Chemical production scale up can create performance gaps in final products due to process condition variations. To streamline production scale-up, it is important to identify the key process factors of critical performance metrics. Multi-level data processing (critical performance metrics measured at different levels/stages), multicollinearity (high correlations among process factors) and “curse of dimensionality” (too many process factors and interactions compared to number of observations) together make it a challenge in statistical modeling.
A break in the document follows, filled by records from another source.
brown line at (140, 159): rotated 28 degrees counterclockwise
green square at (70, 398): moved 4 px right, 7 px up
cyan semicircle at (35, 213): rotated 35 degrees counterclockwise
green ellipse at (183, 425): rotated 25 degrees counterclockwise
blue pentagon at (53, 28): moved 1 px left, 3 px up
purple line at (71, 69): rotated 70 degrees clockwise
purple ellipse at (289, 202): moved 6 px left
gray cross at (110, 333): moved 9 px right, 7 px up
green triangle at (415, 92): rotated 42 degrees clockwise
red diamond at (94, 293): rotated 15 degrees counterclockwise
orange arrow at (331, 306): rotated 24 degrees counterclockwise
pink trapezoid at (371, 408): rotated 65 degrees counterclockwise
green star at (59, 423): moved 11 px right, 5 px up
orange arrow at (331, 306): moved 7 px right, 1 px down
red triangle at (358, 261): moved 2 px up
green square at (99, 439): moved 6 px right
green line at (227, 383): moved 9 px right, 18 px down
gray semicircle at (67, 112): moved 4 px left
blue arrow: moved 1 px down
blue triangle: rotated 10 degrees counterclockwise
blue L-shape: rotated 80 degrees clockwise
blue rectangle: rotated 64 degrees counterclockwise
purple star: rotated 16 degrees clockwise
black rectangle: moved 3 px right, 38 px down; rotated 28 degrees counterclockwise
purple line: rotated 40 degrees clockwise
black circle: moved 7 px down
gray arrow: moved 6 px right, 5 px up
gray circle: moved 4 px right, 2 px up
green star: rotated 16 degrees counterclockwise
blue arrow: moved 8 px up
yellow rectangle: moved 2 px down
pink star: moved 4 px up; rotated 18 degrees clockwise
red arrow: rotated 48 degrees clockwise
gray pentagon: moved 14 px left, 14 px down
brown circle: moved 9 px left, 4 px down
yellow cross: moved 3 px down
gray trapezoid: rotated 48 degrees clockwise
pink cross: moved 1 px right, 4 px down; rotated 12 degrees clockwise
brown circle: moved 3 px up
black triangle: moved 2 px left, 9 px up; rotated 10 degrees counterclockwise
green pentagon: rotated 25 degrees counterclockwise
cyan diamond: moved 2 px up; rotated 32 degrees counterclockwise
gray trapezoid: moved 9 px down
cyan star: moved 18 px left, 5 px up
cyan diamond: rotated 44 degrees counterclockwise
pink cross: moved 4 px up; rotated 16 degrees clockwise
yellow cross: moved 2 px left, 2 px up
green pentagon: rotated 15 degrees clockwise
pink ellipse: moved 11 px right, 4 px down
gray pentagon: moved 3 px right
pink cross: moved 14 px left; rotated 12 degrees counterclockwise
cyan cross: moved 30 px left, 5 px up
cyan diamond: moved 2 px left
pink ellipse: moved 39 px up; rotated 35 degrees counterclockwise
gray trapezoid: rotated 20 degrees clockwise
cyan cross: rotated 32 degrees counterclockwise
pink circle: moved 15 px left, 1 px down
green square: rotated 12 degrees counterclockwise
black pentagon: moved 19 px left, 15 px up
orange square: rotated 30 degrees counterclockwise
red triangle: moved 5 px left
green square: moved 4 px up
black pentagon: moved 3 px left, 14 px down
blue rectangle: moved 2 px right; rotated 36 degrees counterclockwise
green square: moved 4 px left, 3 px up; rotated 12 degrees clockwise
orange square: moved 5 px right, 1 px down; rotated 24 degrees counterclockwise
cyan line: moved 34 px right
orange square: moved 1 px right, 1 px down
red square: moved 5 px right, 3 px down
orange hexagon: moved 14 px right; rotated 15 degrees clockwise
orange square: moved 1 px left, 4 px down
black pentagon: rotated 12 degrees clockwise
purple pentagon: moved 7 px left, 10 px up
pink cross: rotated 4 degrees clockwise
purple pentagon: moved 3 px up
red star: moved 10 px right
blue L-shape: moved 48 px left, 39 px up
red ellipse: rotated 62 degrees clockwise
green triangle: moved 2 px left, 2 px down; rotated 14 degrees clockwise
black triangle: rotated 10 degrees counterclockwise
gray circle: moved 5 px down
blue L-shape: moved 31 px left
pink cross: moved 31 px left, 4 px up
In a real Dow scale up example, we applied classical regression methods (Stepwise Regression, Partial Least Square and Generalized models) and Symbolic Regression approach (linear and nonlinear model searching algorithm) for two critical performance metrics. Multiple important process factors were identified consistently across all methods for the two metrics. In this presentation, we also demonstrate model validation using an independent test data for comparing different models. Among all the models, Ridge regression has highest model prediction accuracy with the most model complexity including all process factors and interactions. Pareto front models in Symbolic Regression approach were selected for comparison with classical models in the test data.
From practical and statistical perspectives, we selected two models with relatively high prediction accuracy and low model complexity for the two performance metrics. With this work, the business can streamline process optimization by using in-process, real-time measurements to estimate critical performance metrics. Successful implementation of these process models will accelerate the progress of launching the new products in the commercial manufacturing plant.